All children are entomologists.

Like the grownup scientist whose curiosity is never satisfied, the tiny workings of insects’ bodies provide unlimited fascination. That is, until told to look elsewhere with their wish to see.

Emily Dickinson’s poem, “The butterfly obtains”, wants to know what’s causing such a disconnect between what happens and what’s expected. 

The butterfly obtains
But little sympathy
Though favorably mentioned
In Entomology –

Because he travels freely
And wears a proper coat
The circumspect are certain
That he is dissolute –

Had he the homely scutcheon
Of modest Industry
‘Twere fitter certifying
For Immortality –

Unlike grownups — except, of course, the childish ones —  children know they don’t get enough fellow-feeling, sympathy, from the world that makes the rules. Like “the butterfly (who) obtains / But little sympathy / Though favorably mentioned” when grownups talk among themselves, children would like to “travel freely”

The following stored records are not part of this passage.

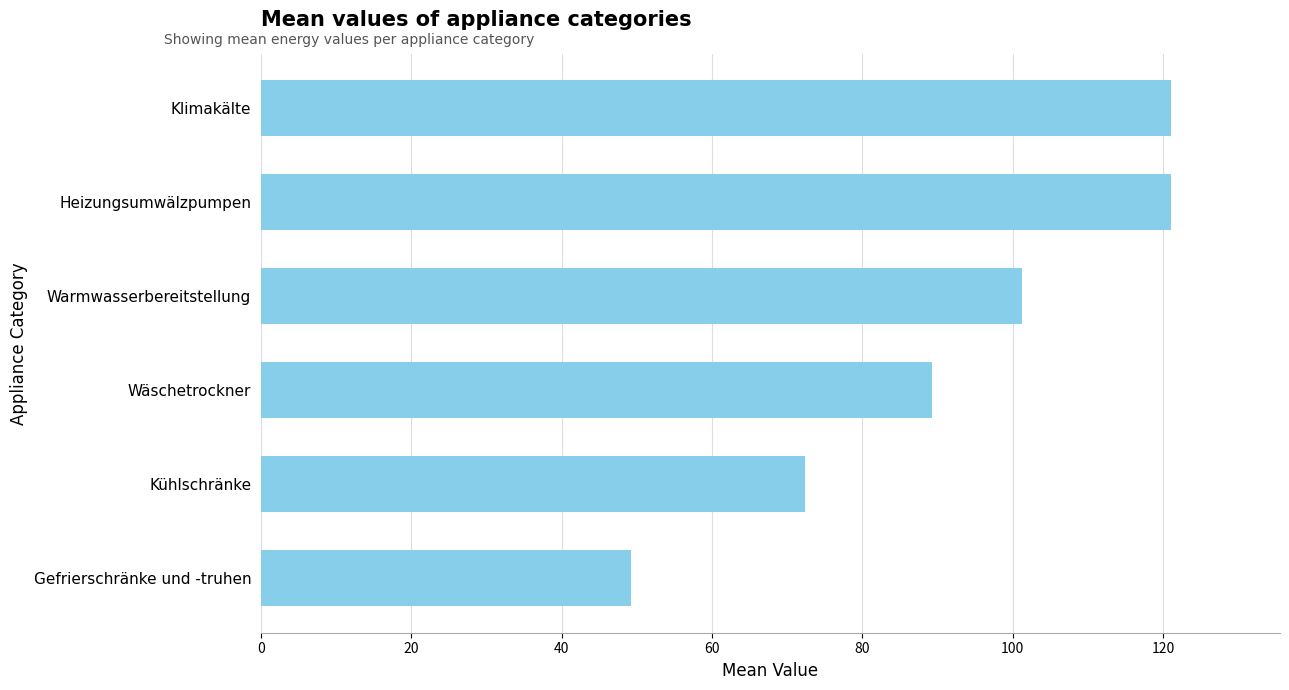

At which label is the value closest to 85?

Wäschetrockner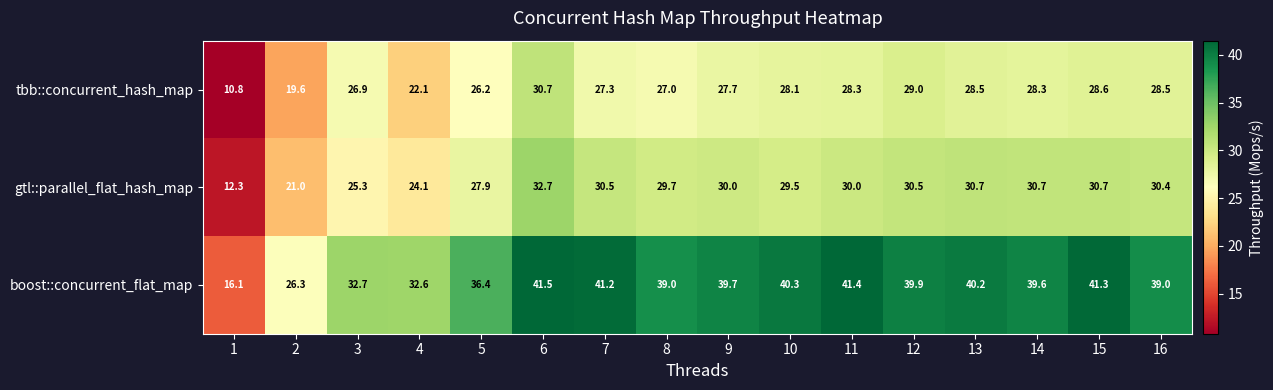

What is the smallest value displayed?

10.8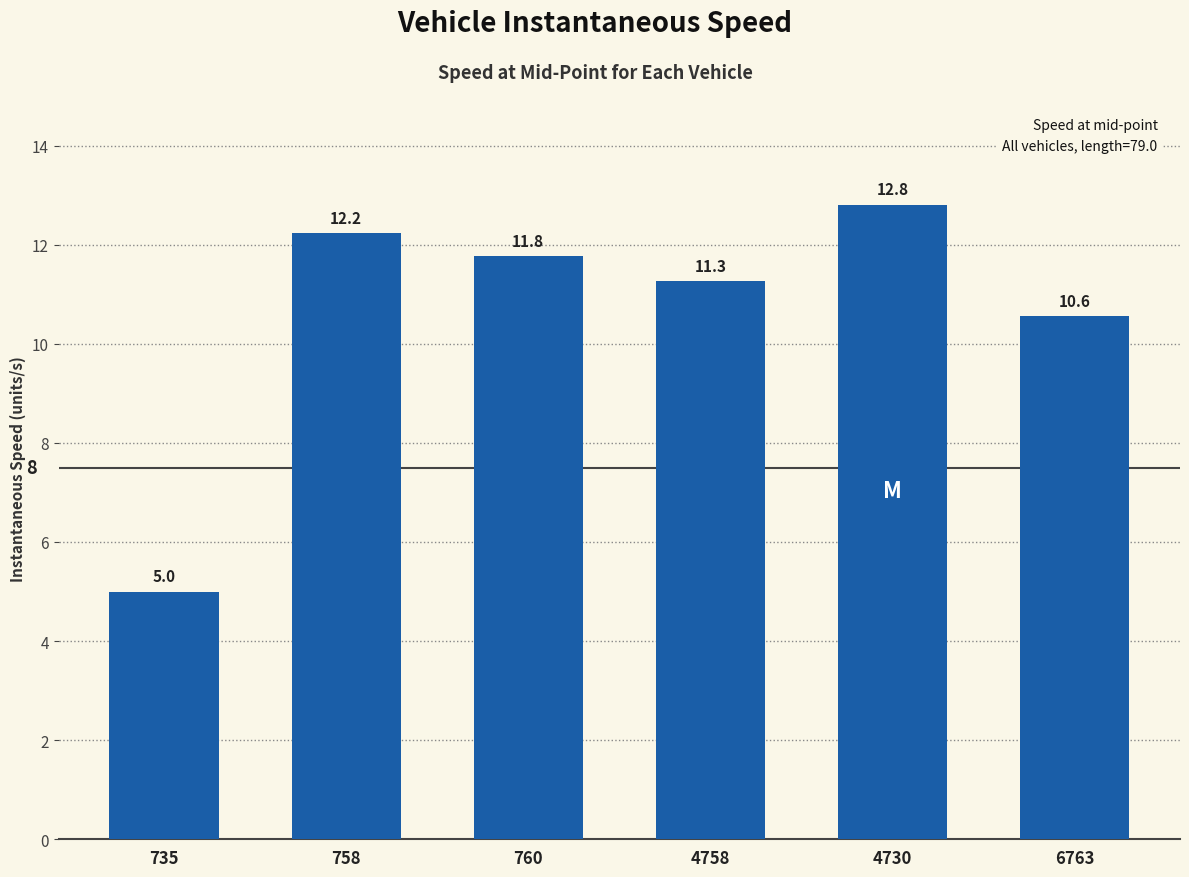

What is the approximate value at 758?

12.2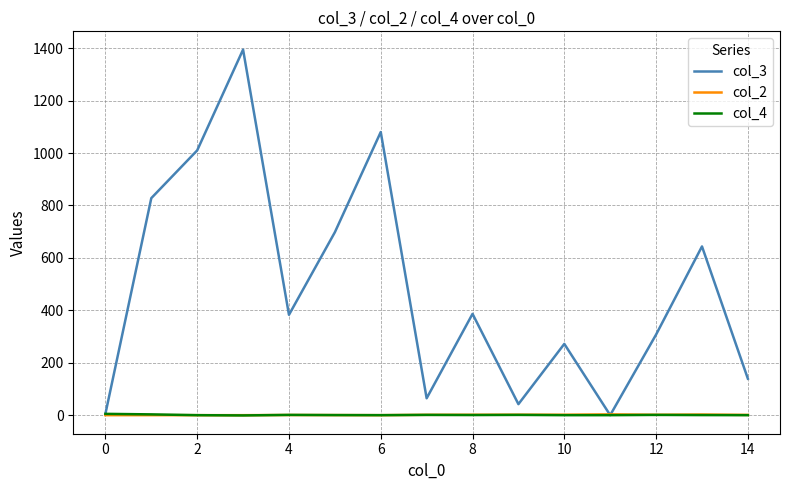

Which series has the widest spread of values?

col_3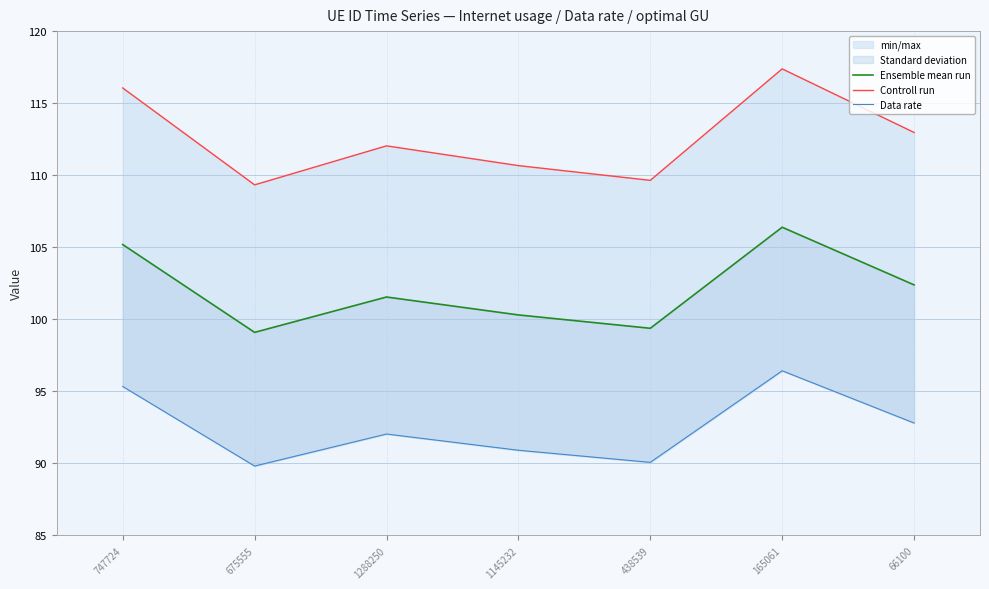

Where is Controll run nearest to the value 113?

66100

A butterfly’s slender insect-body and broad, conspicuously marked brightly colored wings tell the story of a child’s wish to be seen, unencumbered and favored. With a “proper coat” for whichever species it represents, a butterfly skips, hops or flies from petal to leaf with jerky motions. Perfectly sensible behavior to a child.

Adults, with their fearsome habit of looking around and being cautious, regardless of the circumstances, “the circumspect are certain”, are forever talking about consequences. They are “certain / That he is dissolute — ”, lacks restraint, because the butterfly or the child are marked by favoring conspicuous colors and pastimes.

The “homely scutcheon”, the protective shield, of the adult world seems to a child a boring, inevitable fate. Parents’ and teachers’ “modest Industry” of workplace routine, housework, responsibilities.

These all supposedly “ ‘Twere fitter certifying”, a guarantee, “For Immortality”.

Always restrained, modest; in colorless clothes or prudent coats and habits for the sake of another, incomprehensible, identity sounds like a jip, a bog, a juke to me.